Kill For Total Peace

Inclassable

lundi 7 décembre 2009 par prog

Il était attendu, ce premier album de Kill For Total Peace, tant les morceaux issus de leur Myspace avaient suscité l’enthousiasme, à commencer par ce Psychopedestrian de folie qui augurait du meilleur en termes de productions discographiques, sans oublier des prestations live déviantes et captivantes.

En outre, le groupe est hébergé par Pan European Recording, label de Romain Turzi, ce qui constitue incontestablement un gage de qualité plus que fiable (jugez donc : Aqua Nebula Oscillator, One Swith To Collision, Koudlam, entre autres formations passionnantes et décalées, évoluent sous la houlette de ce label). Et comme le dit si bien l’actif et ingénieux Romain, « ce disque va vivre et vous foutre la raclée que vous méritez ».

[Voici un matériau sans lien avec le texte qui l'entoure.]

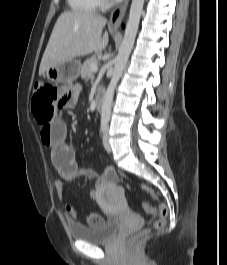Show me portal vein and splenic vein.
Wrapping results in <instances>:
<instances>
[{"label": "portal vein and splenic vein", "instance_id": "1", "mask_svg": "<svg viewBox=\"0 0 227 265\" xmlns=\"http://www.w3.org/2000/svg\"><path fill=\"white\" fill-rule=\"evenodd\" d=\"M97 70H98V66H97V65H93V66L91 67V72H92V73H96Z\"/></svg>", "mask_w": 227, "mask_h": 265}]
</instances>
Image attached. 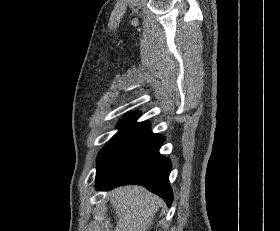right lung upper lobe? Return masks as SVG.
<instances>
[{"label": "right lung upper lobe", "mask_w": 280, "mask_h": 231, "mask_svg": "<svg viewBox=\"0 0 280 231\" xmlns=\"http://www.w3.org/2000/svg\"><path fill=\"white\" fill-rule=\"evenodd\" d=\"M138 116H139L138 112H135V113L131 112L130 114L123 117L124 120H122L121 122H127V123H130L135 126L134 122L136 121ZM144 123H147V121L137 123L136 125H140V124H144Z\"/></svg>", "instance_id": "right-lung-upper-lobe-1"}]
</instances>
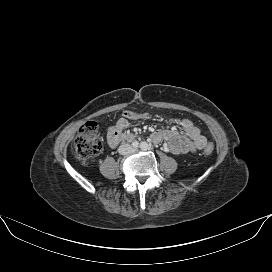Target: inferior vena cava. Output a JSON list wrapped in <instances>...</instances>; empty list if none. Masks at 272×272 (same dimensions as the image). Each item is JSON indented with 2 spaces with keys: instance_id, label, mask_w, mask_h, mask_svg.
Listing matches in <instances>:
<instances>
[{
  "instance_id": "1",
  "label": "inferior vena cava",
  "mask_w": 272,
  "mask_h": 272,
  "mask_svg": "<svg viewBox=\"0 0 272 272\" xmlns=\"http://www.w3.org/2000/svg\"><path fill=\"white\" fill-rule=\"evenodd\" d=\"M118 152L121 155H129L134 152V148L129 144H122L119 146Z\"/></svg>"
}]
</instances>
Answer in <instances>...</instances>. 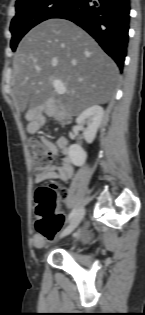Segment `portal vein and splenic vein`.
<instances>
[{
  "mask_svg": "<svg viewBox=\"0 0 145 315\" xmlns=\"http://www.w3.org/2000/svg\"><path fill=\"white\" fill-rule=\"evenodd\" d=\"M53 86L55 88V91L59 95H63L66 93V87L64 86V83L60 80H54Z\"/></svg>",
  "mask_w": 145,
  "mask_h": 315,
  "instance_id": "obj_1",
  "label": "portal vein and splenic vein"
}]
</instances>
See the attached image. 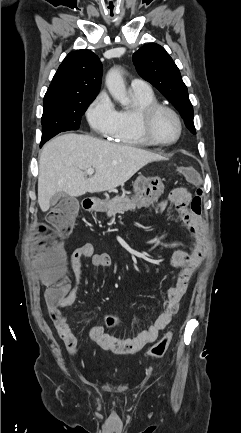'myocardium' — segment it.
I'll use <instances>...</instances> for the list:
<instances>
[{
	"label": "myocardium",
	"instance_id": "1",
	"mask_svg": "<svg viewBox=\"0 0 241 433\" xmlns=\"http://www.w3.org/2000/svg\"><path fill=\"white\" fill-rule=\"evenodd\" d=\"M162 111L168 112L172 115V117L175 119L177 126H178V133L175 139L169 142H163L158 140L152 131V125L154 122L155 117ZM138 122H139V128L141 131V134L145 138V140L155 146H171L179 141L182 135L183 131V125L181 118L179 114L171 107L160 104V103H154L147 105L145 107H142L138 112Z\"/></svg>",
	"mask_w": 241,
	"mask_h": 433
}]
</instances>
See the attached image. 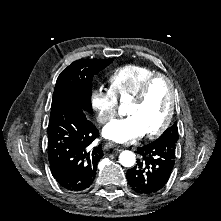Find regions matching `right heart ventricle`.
<instances>
[{
    "label": "right heart ventricle",
    "mask_w": 221,
    "mask_h": 221,
    "mask_svg": "<svg viewBox=\"0 0 221 221\" xmlns=\"http://www.w3.org/2000/svg\"><path fill=\"white\" fill-rule=\"evenodd\" d=\"M157 73V70L146 65H125L109 75V89L120 99L133 98L144 81Z\"/></svg>",
    "instance_id": "obj_1"
}]
</instances>
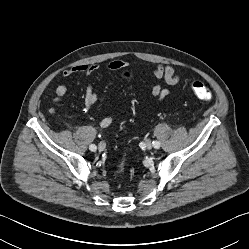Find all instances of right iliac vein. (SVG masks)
I'll return each mask as SVG.
<instances>
[{"label":"right iliac vein","instance_id":"right-iliac-vein-1","mask_svg":"<svg viewBox=\"0 0 249 249\" xmlns=\"http://www.w3.org/2000/svg\"><path fill=\"white\" fill-rule=\"evenodd\" d=\"M99 151H104L106 149V144L104 142H101L98 146Z\"/></svg>","mask_w":249,"mask_h":249}]
</instances>
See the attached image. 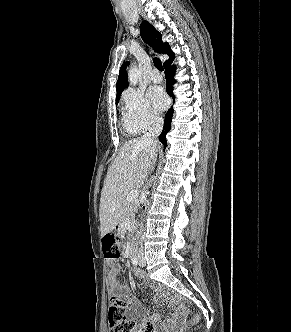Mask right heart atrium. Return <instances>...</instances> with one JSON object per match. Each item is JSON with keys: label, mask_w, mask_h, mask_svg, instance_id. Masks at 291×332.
Instances as JSON below:
<instances>
[{"label": "right heart atrium", "mask_w": 291, "mask_h": 332, "mask_svg": "<svg viewBox=\"0 0 291 332\" xmlns=\"http://www.w3.org/2000/svg\"><path fill=\"white\" fill-rule=\"evenodd\" d=\"M123 106L124 125L135 133L152 130L161 124V118L152 108L144 93L139 90L125 91Z\"/></svg>", "instance_id": "1"}]
</instances>
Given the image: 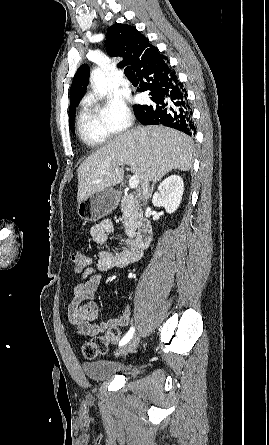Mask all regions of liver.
Wrapping results in <instances>:
<instances>
[{
	"label": "liver",
	"instance_id": "obj_1",
	"mask_svg": "<svg viewBox=\"0 0 269 445\" xmlns=\"http://www.w3.org/2000/svg\"><path fill=\"white\" fill-rule=\"evenodd\" d=\"M192 140L179 131L163 126H146L124 132L92 153L78 168L77 202L123 181L129 165L143 185L157 182L173 169L192 167Z\"/></svg>",
	"mask_w": 269,
	"mask_h": 445
}]
</instances>
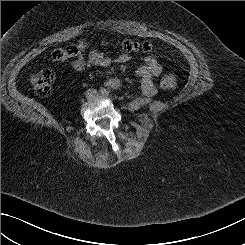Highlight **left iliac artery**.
<instances>
[{"mask_svg": "<svg viewBox=\"0 0 245 245\" xmlns=\"http://www.w3.org/2000/svg\"><path fill=\"white\" fill-rule=\"evenodd\" d=\"M108 95H109V92L107 91V92H106V96H108Z\"/></svg>", "mask_w": 245, "mask_h": 245, "instance_id": "44dca946", "label": "left iliac artery"}]
</instances>
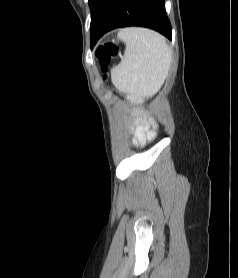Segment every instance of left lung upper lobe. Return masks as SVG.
Masks as SVG:
<instances>
[{
  "instance_id": "obj_1",
  "label": "left lung upper lobe",
  "mask_w": 238,
  "mask_h": 278,
  "mask_svg": "<svg viewBox=\"0 0 238 278\" xmlns=\"http://www.w3.org/2000/svg\"><path fill=\"white\" fill-rule=\"evenodd\" d=\"M97 2V0H89V6H90V10L92 11L95 3Z\"/></svg>"
}]
</instances>
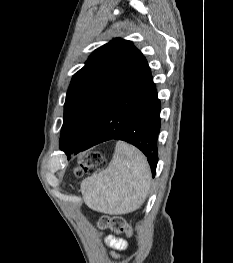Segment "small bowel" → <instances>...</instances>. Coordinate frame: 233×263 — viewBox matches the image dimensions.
<instances>
[{
    "label": "small bowel",
    "mask_w": 233,
    "mask_h": 263,
    "mask_svg": "<svg viewBox=\"0 0 233 263\" xmlns=\"http://www.w3.org/2000/svg\"><path fill=\"white\" fill-rule=\"evenodd\" d=\"M105 242L114 251L115 256H119L118 253L125 251L128 246L125 239L113 235H107Z\"/></svg>",
    "instance_id": "1"
}]
</instances>
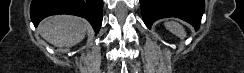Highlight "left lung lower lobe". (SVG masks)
Wrapping results in <instances>:
<instances>
[{
  "label": "left lung lower lobe",
  "mask_w": 244,
  "mask_h": 73,
  "mask_svg": "<svg viewBox=\"0 0 244 73\" xmlns=\"http://www.w3.org/2000/svg\"><path fill=\"white\" fill-rule=\"evenodd\" d=\"M143 21L148 28L158 19L177 17L199 29L204 0H140Z\"/></svg>",
  "instance_id": "left-lung-lower-lobe-1"
}]
</instances>
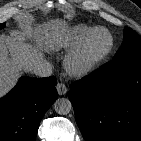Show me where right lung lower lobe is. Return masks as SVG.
<instances>
[{
	"instance_id": "right-lung-lower-lobe-1",
	"label": "right lung lower lobe",
	"mask_w": 141,
	"mask_h": 141,
	"mask_svg": "<svg viewBox=\"0 0 141 141\" xmlns=\"http://www.w3.org/2000/svg\"><path fill=\"white\" fill-rule=\"evenodd\" d=\"M56 78H20L0 99V141H35L41 119L57 99Z\"/></svg>"
}]
</instances>
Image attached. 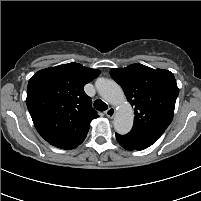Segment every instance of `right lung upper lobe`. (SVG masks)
<instances>
[{"instance_id": "1", "label": "right lung upper lobe", "mask_w": 201, "mask_h": 201, "mask_svg": "<svg viewBox=\"0 0 201 201\" xmlns=\"http://www.w3.org/2000/svg\"><path fill=\"white\" fill-rule=\"evenodd\" d=\"M100 71L68 63L43 69L28 83L27 107L39 134L50 144L85 137L97 118L84 85Z\"/></svg>"}]
</instances>
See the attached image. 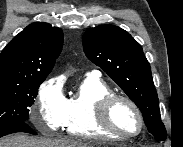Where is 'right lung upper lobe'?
<instances>
[{
	"mask_svg": "<svg viewBox=\"0 0 183 147\" xmlns=\"http://www.w3.org/2000/svg\"><path fill=\"white\" fill-rule=\"evenodd\" d=\"M63 32L48 23L27 26L0 54V84L45 78L61 52Z\"/></svg>",
	"mask_w": 183,
	"mask_h": 147,
	"instance_id": "cb5924a9",
	"label": "right lung upper lobe"
}]
</instances>
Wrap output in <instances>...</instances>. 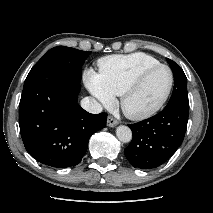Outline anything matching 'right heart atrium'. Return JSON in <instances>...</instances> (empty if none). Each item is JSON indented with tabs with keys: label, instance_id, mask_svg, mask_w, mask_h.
<instances>
[{
	"label": "right heart atrium",
	"instance_id": "d8ad5b80",
	"mask_svg": "<svg viewBox=\"0 0 213 213\" xmlns=\"http://www.w3.org/2000/svg\"><path fill=\"white\" fill-rule=\"evenodd\" d=\"M84 78L87 88L99 102L104 105L113 103L114 96L105 88L99 73L88 70Z\"/></svg>",
	"mask_w": 213,
	"mask_h": 213
}]
</instances>
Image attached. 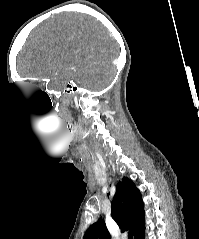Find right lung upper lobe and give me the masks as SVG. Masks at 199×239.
Returning a JSON list of instances; mask_svg holds the SVG:
<instances>
[{"label": "right lung upper lobe", "mask_w": 199, "mask_h": 239, "mask_svg": "<svg viewBox=\"0 0 199 239\" xmlns=\"http://www.w3.org/2000/svg\"><path fill=\"white\" fill-rule=\"evenodd\" d=\"M111 216L119 228L132 229L134 232L145 222L141 193L127 177H123L117 184L112 200ZM83 239H111L104 220L99 219L92 224Z\"/></svg>", "instance_id": "cb5924a9"}]
</instances>
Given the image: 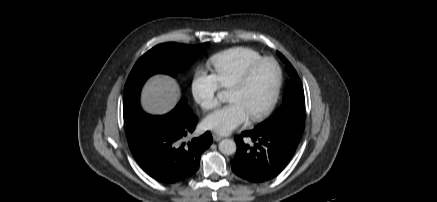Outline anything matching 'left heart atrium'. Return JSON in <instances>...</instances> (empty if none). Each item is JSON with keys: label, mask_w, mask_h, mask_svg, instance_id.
<instances>
[{"label": "left heart atrium", "mask_w": 437, "mask_h": 202, "mask_svg": "<svg viewBox=\"0 0 437 202\" xmlns=\"http://www.w3.org/2000/svg\"><path fill=\"white\" fill-rule=\"evenodd\" d=\"M248 116L239 102L219 108L207 115L203 120L206 129L213 130L219 134H228L245 123Z\"/></svg>", "instance_id": "39dd6f15"}]
</instances>
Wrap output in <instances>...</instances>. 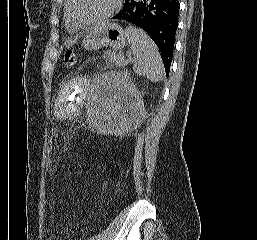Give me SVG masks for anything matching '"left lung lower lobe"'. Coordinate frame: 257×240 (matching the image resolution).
I'll use <instances>...</instances> for the list:
<instances>
[{
  "instance_id": "0a47b994",
  "label": "left lung lower lobe",
  "mask_w": 257,
  "mask_h": 240,
  "mask_svg": "<svg viewBox=\"0 0 257 240\" xmlns=\"http://www.w3.org/2000/svg\"><path fill=\"white\" fill-rule=\"evenodd\" d=\"M178 0H125L113 19L127 21L149 34L158 46L167 77L178 27Z\"/></svg>"
}]
</instances>
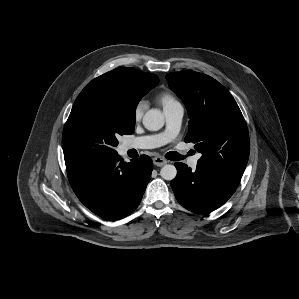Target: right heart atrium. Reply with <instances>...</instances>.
I'll return each instance as SVG.
<instances>
[{"label": "right heart atrium", "mask_w": 299, "mask_h": 299, "mask_svg": "<svg viewBox=\"0 0 299 299\" xmlns=\"http://www.w3.org/2000/svg\"><path fill=\"white\" fill-rule=\"evenodd\" d=\"M145 109H146V103L144 101H139L135 105L134 110H133V117H134L135 121H140L141 120Z\"/></svg>", "instance_id": "1"}]
</instances>
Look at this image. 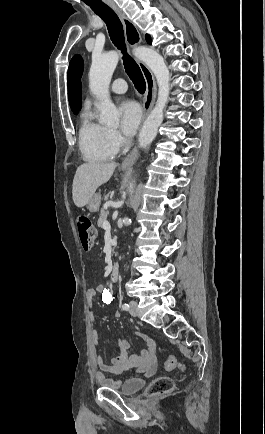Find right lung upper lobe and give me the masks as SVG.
<instances>
[{
  "label": "right lung upper lobe",
  "mask_w": 265,
  "mask_h": 434,
  "mask_svg": "<svg viewBox=\"0 0 265 434\" xmlns=\"http://www.w3.org/2000/svg\"><path fill=\"white\" fill-rule=\"evenodd\" d=\"M84 69L83 59L80 55H75L70 61L68 69V98L70 107L81 105V77Z\"/></svg>",
  "instance_id": "cb5924a9"
}]
</instances>
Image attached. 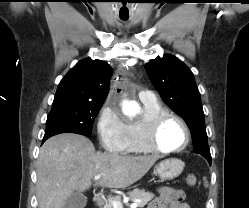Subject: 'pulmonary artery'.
Wrapping results in <instances>:
<instances>
[{"label": "pulmonary artery", "mask_w": 249, "mask_h": 208, "mask_svg": "<svg viewBox=\"0 0 249 208\" xmlns=\"http://www.w3.org/2000/svg\"><path fill=\"white\" fill-rule=\"evenodd\" d=\"M139 99L143 103H153V102H155L154 95L151 92H149V91H141L139 93Z\"/></svg>", "instance_id": "obj_1"}]
</instances>
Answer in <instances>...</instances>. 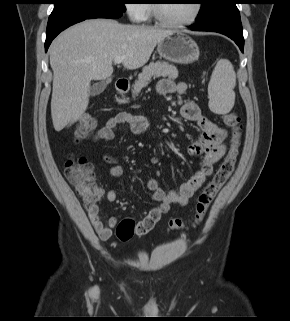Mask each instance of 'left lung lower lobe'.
<instances>
[{"label":"left lung lower lobe","mask_w":290,"mask_h":321,"mask_svg":"<svg viewBox=\"0 0 290 321\" xmlns=\"http://www.w3.org/2000/svg\"><path fill=\"white\" fill-rule=\"evenodd\" d=\"M237 3L238 1L232 2L214 16L202 21H196V24L189 28L193 31H212L224 34L234 40L243 52V29L240 13L236 7Z\"/></svg>","instance_id":"left-lung-lower-lobe-1"}]
</instances>
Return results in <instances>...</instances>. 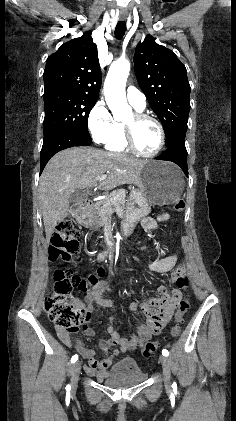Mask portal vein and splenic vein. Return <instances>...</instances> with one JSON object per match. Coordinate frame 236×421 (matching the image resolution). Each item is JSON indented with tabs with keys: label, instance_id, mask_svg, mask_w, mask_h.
<instances>
[{
	"label": "portal vein and splenic vein",
	"instance_id": "1",
	"mask_svg": "<svg viewBox=\"0 0 236 421\" xmlns=\"http://www.w3.org/2000/svg\"><path fill=\"white\" fill-rule=\"evenodd\" d=\"M107 178V174H100V176H95V180H105Z\"/></svg>",
	"mask_w": 236,
	"mask_h": 421
}]
</instances>
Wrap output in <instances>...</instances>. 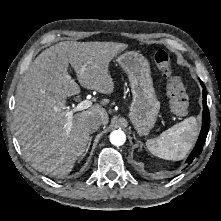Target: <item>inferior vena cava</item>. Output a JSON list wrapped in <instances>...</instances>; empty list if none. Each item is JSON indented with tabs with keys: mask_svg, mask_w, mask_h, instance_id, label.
Wrapping results in <instances>:
<instances>
[{
	"mask_svg": "<svg viewBox=\"0 0 221 221\" xmlns=\"http://www.w3.org/2000/svg\"><path fill=\"white\" fill-rule=\"evenodd\" d=\"M102 119L98 116H93L91 117L87 123H86V128L88 129L89 132H95L98 130V128L102 124Z\"/></svg>",
	"mask_w": 221,
	"mask_h": 221,
	"instance_id": "obj_1",
	"label": "inferior vena cava"
}]
</instances>
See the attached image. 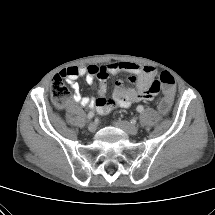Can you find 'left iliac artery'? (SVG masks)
<instances>
[{"label": "left iliac artery", "instance_id": "44dca946", "mask_svg": "<svg viewBox=\"0 0 215 215\" xmlns=\"http://www.w3.org/2000/svg\"><path fill=\"white\" fill-rule=\"evenodd\" d=\"M136 109H137L138 112L141 113V112H143L144 107L142 105H138Z\"/></svg>", "mask_w": 215, "mask_h": 215}]
</instances>
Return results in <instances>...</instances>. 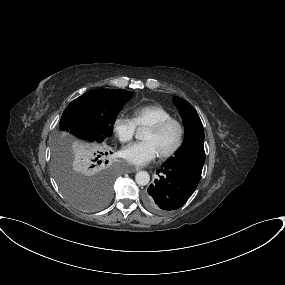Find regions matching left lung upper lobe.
I'll return each mask as SVG.
<instances>
[{
    "label": "left lung upper lobe",
    "mask_w": 285,
    "mask_h": 285,
    "mask_svg": "<svg viewBox=\"0 0 285 285\" xmlns=\"http://www.w3.org/2000/svg\"><path fill=\"white\" fill-rule=\"evenodd\" d=\"M173 102L179 108L182 117L185 139L175 156L165 165L186 171L200 179L205 162L204 131L201 120L186 100L173 97Z\"/></svg>",
    "instance_id": "left-lung-upper-lobe-1"
}]
</instances>
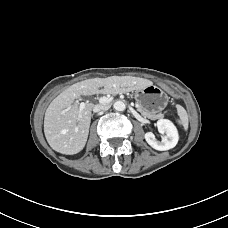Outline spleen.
Listing matches in <instances>:
<instances>
[{"instance_id":"spleen-1","label":"spleen","mask_w":228,"mask_h":228,"mask_svg":"<svg viewBox=\"0 0 228 228\" xmlns=\"http://www.w3.org/2000/svg\"><path fill=\"white\" fill-rule=\"evenodd\" d=\"M176 108H177V112H178V116H179V119L177 120V122H178V124L182 125L185 130H187L188 129V115H187V112L180 105H177Z\"/></svg>"}]
</instances>
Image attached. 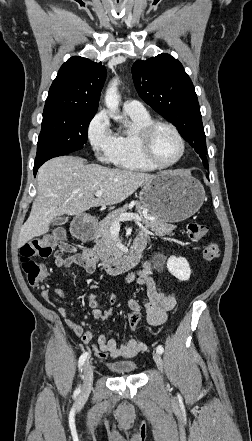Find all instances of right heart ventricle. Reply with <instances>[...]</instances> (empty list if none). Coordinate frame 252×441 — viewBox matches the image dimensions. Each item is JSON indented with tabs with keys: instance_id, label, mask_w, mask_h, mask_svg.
<instances>
[{
	"instance_id": "e07e8e85",
	"label": "right heart ventricle",
	"mask_w": 252,
	"mask_h": 441,
	"mask_svg": "<svg viewBox=\"0 0 252 441\" xmlns=\"http://www.w3.org/2000/svg\"><path fill=\"white\" fill-rule=\"evenodd\" d=\"M132 121V127L130 130L123 131L116 134L117 136V150L114 158V163L117 167L138 172H151L154 171L152 165H150L142 156L139 144L138 133L139 131L149 123L153 121L151 116L146 114H129Z\"/></svg>"
}]
</instances>
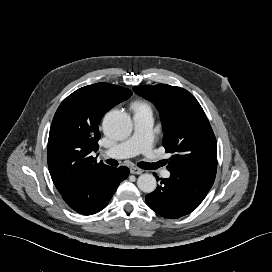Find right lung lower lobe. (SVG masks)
I'll return each instance as SVG.
<instances>
[{"instance_id":"98d812e1","label":"right lung lower lobe","mask_w":272,"mask_h":272,"mask_svg":"<svg viewBox=\"0 0 272 272\" xmlns=\"http://www.w3.org/2000/svg\"><path fill=\"white\" fill-rule=\"evenodd\" d=\"M128 174L129 169L125 166L109 168L103 174L85 182L78 191L64 195L63 199L80 214H95L106 207L118 185Z\"/></svg>"}]
</instances>
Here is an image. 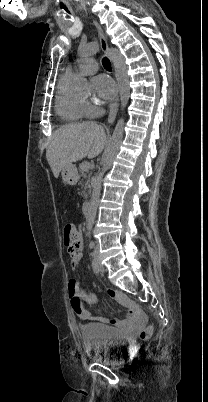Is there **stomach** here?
Returning a JSON list of instances; mask_svg holds the SVG:
<instances>
[{
  "label": "stomach",
  "instance_id": "0dacf381",
  "mask_svg": "<svg viewBox=\"0 0 208 402\" xmlns=\"http://www.w3.org/2000/svg\"><path fill=\"white\" fill-rule=\"evenodd\" d=\"M61 176L63 182H65V184H69V186H75L79 180L77 168L74 166V164L64 166V168L61 170Z\"/></svg>",
  "mask_w": 208,
  "mask_h": 402
}]
</instances>
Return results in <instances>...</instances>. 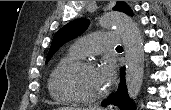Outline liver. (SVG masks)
<instances>
[{
  "instance_id": "liver-1",
  "label": "liver",
  "mask_w": 171,
  "mask_h": 110,
  "mask_svg": "<svg viewBox=\"0 0 171 110\" xmlns=\"http://www.w3.org/2000/svg\"><path fill=\"white\" fill-rule=\"evenodd\" d=\"M61 110H82L80 108H71V107H63ZM83 110H88V109H83Z\"/></svg>"
}]
</instances>
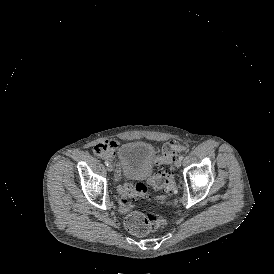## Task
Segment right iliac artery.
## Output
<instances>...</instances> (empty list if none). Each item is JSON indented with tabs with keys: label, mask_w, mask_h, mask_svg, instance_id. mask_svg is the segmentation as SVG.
<instances>
[{
	"label": "right iliac artery",
	"mask_w": 274,
	"mask_h": 274,
	"mask_svg": "<svg viewBox=\"0 0 274 274\" xmlns=\"http://www.w3.org/2000/svg\"><path fill=\"white\" fill-rule=\"evenodd\" d=\"M105 165L108 166V165H109V162H108V161H105Z\"/></svg>",
	"instance_id": "obj_1"
}]
</instances>
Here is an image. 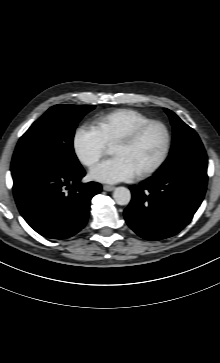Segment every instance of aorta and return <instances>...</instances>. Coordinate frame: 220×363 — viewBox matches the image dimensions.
Here are the masks:
<instances>
[{
  "mask_svg": "<svg viewBox=\"0 0 220 363\" xmlns=\"http://www.w3.org/2000/svg\"><path fill=\"white\" fill-rule=\"evenodd\" d=\"M113 198L118 205H127L131 200V192L126 187H117L113 192Z\"/></svg>",
  "mask_w": 220,
  "mask_h": 363,
  "instance_id": "762f6f07",
  "label": "aorta"
}]
</instances>
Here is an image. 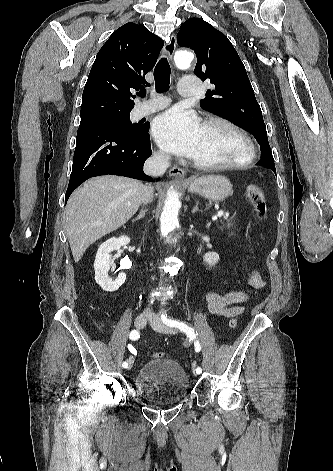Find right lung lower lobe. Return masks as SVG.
<instances>
[{
  "label": "right lung lower lobe",
  "instance_id": "obj_1",
  "mask_svg": "<svg viewBox=\"0 0 333 471\" xmlns=\"http://www.w3.org/2000/svg\"><path fill=\"white\" fill-rule=\"evenodd\" d=\"M149 126L145 123L137 130L110 125L79 128L65 202L80 184L94 176L111 174L153 181L143 172L144 162L152 154Z\"/></svg>",
  "mask_w": 333,
  "mask_h": 471
}]
</instances>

Etourdissant, sonique et psychédélique, ce Kill For est en effet un patchwork sans failles, aux influences méconnaissables, perceptibles uniquement aux détours de certains morceaux, et parfaitement réinvesties dans le cadre d’une identité complètement personnelle, à l’image d’ailleurs de ce que les collègues de label de Kill For Total Peace mettent également en place.

L’effet se fait sentir dès le début de Captain America, les motifs instrumentaux créant une forme d’obsession par leur répétition, tandis que le chant, digne d’un Iggy ou de Suicide, se pose comme le parfait complément de ces rythmes incoercibles, presque martiaux, et de cette trame sonore aussi opaque que spatiale. L’entrée en matière est donc concluante, et Elevator Love, plus court et plus vif, très « souterrain » dans le chant, doté de fulgurances sonores du plus bel effet, affirme et confirme le côté unique, noisy comme il le faut, et entièrement abouti, des compos des parisiens. Ceux-ci montrent d’ailleurs sur le titre suivant, Fuck Dreams, qu’ils peuvent alléger leur propos tout en restant dans une qualité optimale. Ce morceau, acoustique et légèrement troublé par des sonorités moins pures, apporte en plus de cela la preuve que Kill For Total Peace, bien que délibérément instinctif et voué à l’expérimentation, pense sa musique avec minutie et parvient à composer des titres aussi variés dans leurs humeurs qu’imparables à l’écoute. Sunshine, mid-tempo s’élevant haut dans les cieux, parfait reflet de cette forme d’opposition entre élans aériens et mur du son presque impénétrable, illustre bien cela, puis Le Jeu d’Echecs, basé sur un rythme électro, offre un voyage mental intense et éprouvant, exigeant certes mais qui une fois l’effort d’acclimatation fourni, incite à réitérer l’expérience à l’envie. Chaque chanson possède une identité très forte, ce dont résulte donc un album de caractère, insoumis, n’obéissant à aucune norme précise si ce n’est celle liée à l’inspiration de ses géniteurs, et même sur les plus posées, comme 50 Seconds, K.F.T.P. envoûte et invite à une forme de transe mentale irrésistible, ou à un état intermédiaire, proche de la schizophrénie, dont on souhaite à l’arrivée ne plus se départir.

Le groupe peut se permettre d’étirer ses morceaux, d’en accentuer la portée, d’en modérer la vitesse d’exécution ou au contraire d’en hausser le rythme (Total Fuzzzzzzzzzz, le bien-nommé) ; toutes les audaces lui sont permises et il retombe toujours sur ses pieds, malgré des loopings sonores audacieux et parfaitement en place.

Ancré dans un psychédélisme « daté » dans le sens où il trouve ses origines dans une époque révolue (mais, il faut le souligner, régulièrement réhabilitée, de nos jours, par des formations souvent habiles dont Kill For Total Peace pourrait en toute logique devenir le chef de file), mais entièrement actuel et faisant le pont avec adresse entre ces différents temps (Residance, lancinant et donnant aux Franciliens des allures de Suicide des temps modernes), Kill For est une pièce maîtresse de la production hexagonale, et internationale, de cette année 2009, et éclabousse de sa classe une concurrence qui va désormais devoir suivre et tenir la cadence.

Et comme l’opus prend fin sur un Kill For parfaitement représentatif de son esprit, linéaire et pourtant riche d’un pouvoir de séduction énorme, vivace et perçant, qui nous tient en haleine sur près de huit minutes, il va sans dire que ce disque à la pochette colorée, qui résume fort bien le procédé du groupe (une sorte de mosaïque d’aspect improvisé et pourtant parfaitement agencée), dépasse les espoirs engendrés à ses débuts, et ne nous donne qu’un seul regret, négligeable ; que le fabuleux Psychopedestrian n’y ait pas été inclu.

Peu importe, le contenu est tel que même l’absence d’un tel titre ne peut suffire à en altérer la valeur. A ne pas rater.